Sometimes my reaction/impression is related to their attire but it come equally often because of their actions, body language, expression or other variable factor.

Much the same way I'm ASTOUNDED at how precisely I've formed a sketch or picture or tone of voice in my mind for a person I've emailed or written to but not met or spoken with. Upon meeting or talking or seeing a picture of them it's almost always different than I'd unintentionally created. How odd!?

Specific reactions to individual points (such as jewelry, clothing, age, companions et al) are all the more interesting and confusing!

From whence do these reactions/impressions come? Taught or chosen? Do we edit them or do we embrace them in our mind? Do we alter our initial impression before or after we perchance meet or talk with the person? (or not)?

If I were years (many, lol) younger I'd think this topic perfect fodder for a thesis or research grant topic, lol

Thanks for yet another challenging post (in the most excellent way).

Warm regards
Issy

Cloudia said...

Gypsy? Jew? Jeweler? Vain? Effeminate? Scarred Refugee?

Just a few of the possibly implied characteristics that came to my mind in Freudian immediacy.

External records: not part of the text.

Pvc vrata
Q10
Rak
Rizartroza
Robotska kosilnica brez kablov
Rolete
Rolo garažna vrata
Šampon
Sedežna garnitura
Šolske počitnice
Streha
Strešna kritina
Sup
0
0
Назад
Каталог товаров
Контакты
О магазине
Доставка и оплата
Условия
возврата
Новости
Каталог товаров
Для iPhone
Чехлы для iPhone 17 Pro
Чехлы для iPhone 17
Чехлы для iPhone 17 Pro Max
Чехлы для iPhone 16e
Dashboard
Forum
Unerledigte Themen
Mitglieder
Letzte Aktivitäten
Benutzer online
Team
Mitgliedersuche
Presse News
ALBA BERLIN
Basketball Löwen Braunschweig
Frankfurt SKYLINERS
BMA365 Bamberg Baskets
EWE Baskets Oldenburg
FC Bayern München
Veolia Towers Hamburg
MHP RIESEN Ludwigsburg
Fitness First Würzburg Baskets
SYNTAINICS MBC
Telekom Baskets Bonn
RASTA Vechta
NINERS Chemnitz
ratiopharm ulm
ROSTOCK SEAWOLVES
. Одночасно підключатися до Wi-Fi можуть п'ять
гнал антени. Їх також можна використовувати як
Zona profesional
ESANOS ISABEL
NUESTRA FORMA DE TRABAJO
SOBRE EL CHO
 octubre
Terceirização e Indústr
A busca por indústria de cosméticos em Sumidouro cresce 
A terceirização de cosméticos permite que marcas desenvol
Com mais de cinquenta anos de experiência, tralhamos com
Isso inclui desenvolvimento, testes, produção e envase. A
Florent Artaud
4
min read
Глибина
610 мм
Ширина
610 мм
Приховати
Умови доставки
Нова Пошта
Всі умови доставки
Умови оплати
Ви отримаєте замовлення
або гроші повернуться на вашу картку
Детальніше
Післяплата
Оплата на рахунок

We do rely on snap judgements day to day, it is a well established psychological principle.

Thanks for your honesty in initiating this convo, pal


ALOHA, Friend
from Honolulu
Comfort Spiral
=^..^= <3



Virginia said...

Cloudia's thoughts also went through my mind - but I also thought that I would have been impressed by his children's behaviour, and revised my negative thoughts in view of that.

I'm a teacher, and that influences my judgements, and where my prejudices lie.

Mrs F with 4 said...

I try not to make snap judgements, but I dare say I'm guilty. Mind you, I wonder, sometimes, what people think of me, as first glance. Bright white and silver hair (since my teens!) with a rebellious midnight purple streak in it (that's recent), and a very sharp cut. Four children, not yet teenagers, and I'm mid-forties.

Love my platform boots and underwear that always matches. Apparently I'm considered the chic Engllishwoman..with the unintelligible accent...out here in rural Quebec. I'm from the Dales...can drive a tractor, a snowblower, a combine, deal with most farm animals and implements, and use pretty much any power tool you care to mention. Oh, and I weld. And bake, preserve, make bread, crochet blankets....all that.

Hmmm, maybe 'first impression' is better than snap judgement? I've been wrong, and now try to take my time forming an opinion of character. But in the case of lots of gold jewellery on men, or poor grammar and spelling, I have to make exceptions!

Loren said...

After teaching high school for thirty years I like to think that my "snap judgements" are better than most people's snap judgements.

More important to me, though, is how you use those snap judgements and whether you're able to still deal with the people at a professional level.

After fighting in Vietnam, I had a hard time dealing with Vietnamese refuges and was most worried that I would be prejudiced when one entered my Freshman English class. I fought those prejudices and ended up choosing the girl to work in my yearbook class the next two years.

I'm prejudiced against tattoos, too, but I've managed to become quite fond of some people that sport them.

So, I'd would say that just being aware of your tendency to make snap judgement is enough to blunt any negative effect they might have.